The Third Force
There is a little known meeting that
took place between former British premier Tony Blair and the Crown Prince of
Abu Dhabi, Sheikh Mohammed bin Zayed al-Nahyan. Some time in July 2007,
Mohammed hosted a dinner befitting a King in Blair’s honour and spoke of his
interest in China’s nuclear ambitions.
To Blair, things couldn’t have gotten
any better. The former British premier was in Abu Dhabi specifically to entice
Mohammed into partnership agreements with the Chinese. He had planned to
negotiate those agreements through an umbrella organisation he ran, Tony Blair
Associates (TBA). It is almost as if Mohammed had read his mind.
Without a second thought, Blair told
Mohammed of his links with Chinese officials and offered the Crown Prince a
passage through the Chinese energy gateway. The former premier proposed to use
a fund belonging to The Carlyle Group (Carlyle) as the vehicle through which
the Crown Prince could foster ties with a group of well-placed Chinese
businessmen. To consolidate a working relationship, Blair motioned that the Abu
Dhabi government be involved with Carlyle in an official capacity.
________________
§ **TASKS AND EXERCISES**:
**a)** Return the stretch of the Third Force passage from "The Third Force" through "read his mind.", word for word.
**b)** In the Third Force passage, through which organization did Blair plan to negotiate the partnership agreements with the Chinese?
The material that comes next is from a separate source, unrelated to the Third Force passage.

§ **RECORD EXCERPTS**:
________________
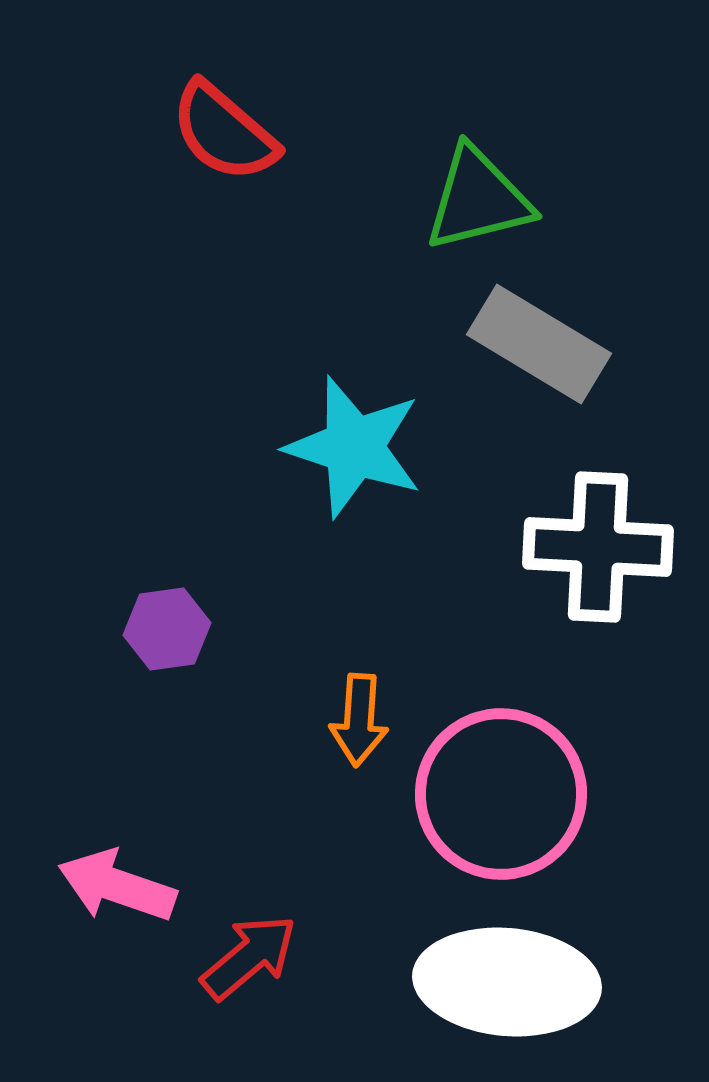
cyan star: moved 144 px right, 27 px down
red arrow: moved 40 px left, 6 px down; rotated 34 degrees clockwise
________________
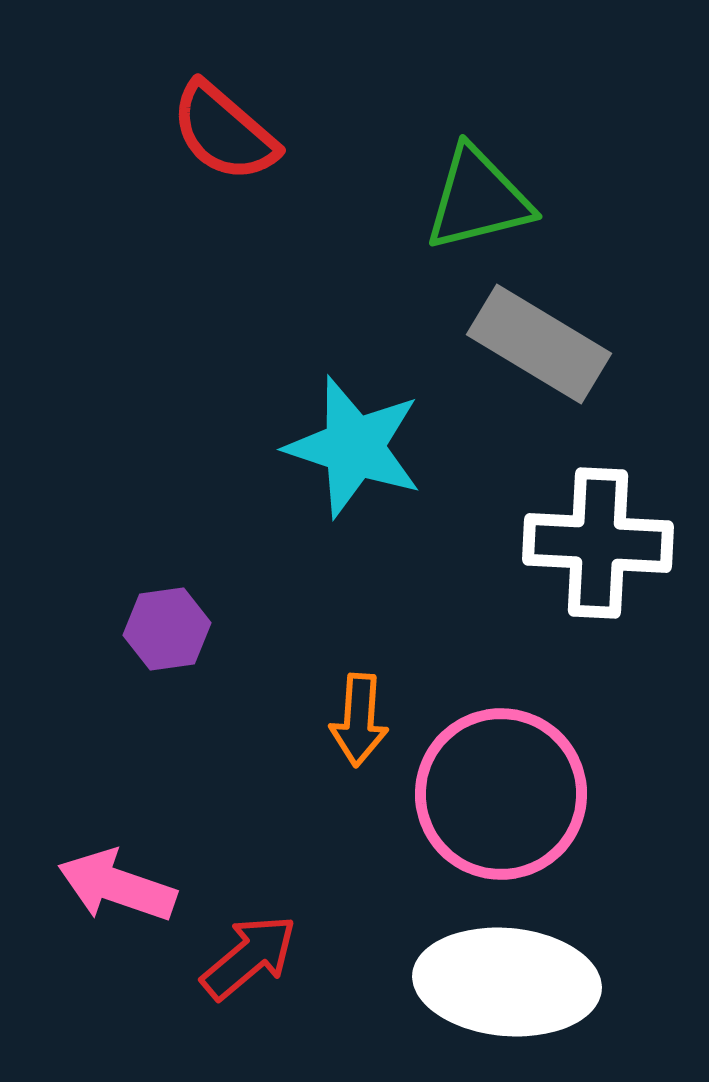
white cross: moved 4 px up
________________
§ **EXPECTED RESULTS**:
**a)**
The Third Force
There is a little known meeting that
took place between former British premier Tony Blair and the Crown Prince of
Abu Dhabi, Sheikh Mohammed bin Zayed al-Nahyan. Some time in July 2007,
Mohammed hosted a dinner befitting a King in Blair’s honour and spoke of his
interest in China’s nuclear ambitions.
To Blair, things couldn’t have gotten
any better. The former British premier was in Abu Dhabi specifically to entice
Mohammed into partnership agreements with the Chinese. He had planned to
negotiate those agreements through an umbrella organisation he ran, Tony Blair
Associates (TBA). It is almost as if Mohammed had read his mind.

**b)** Tony Blair Associates (TBA).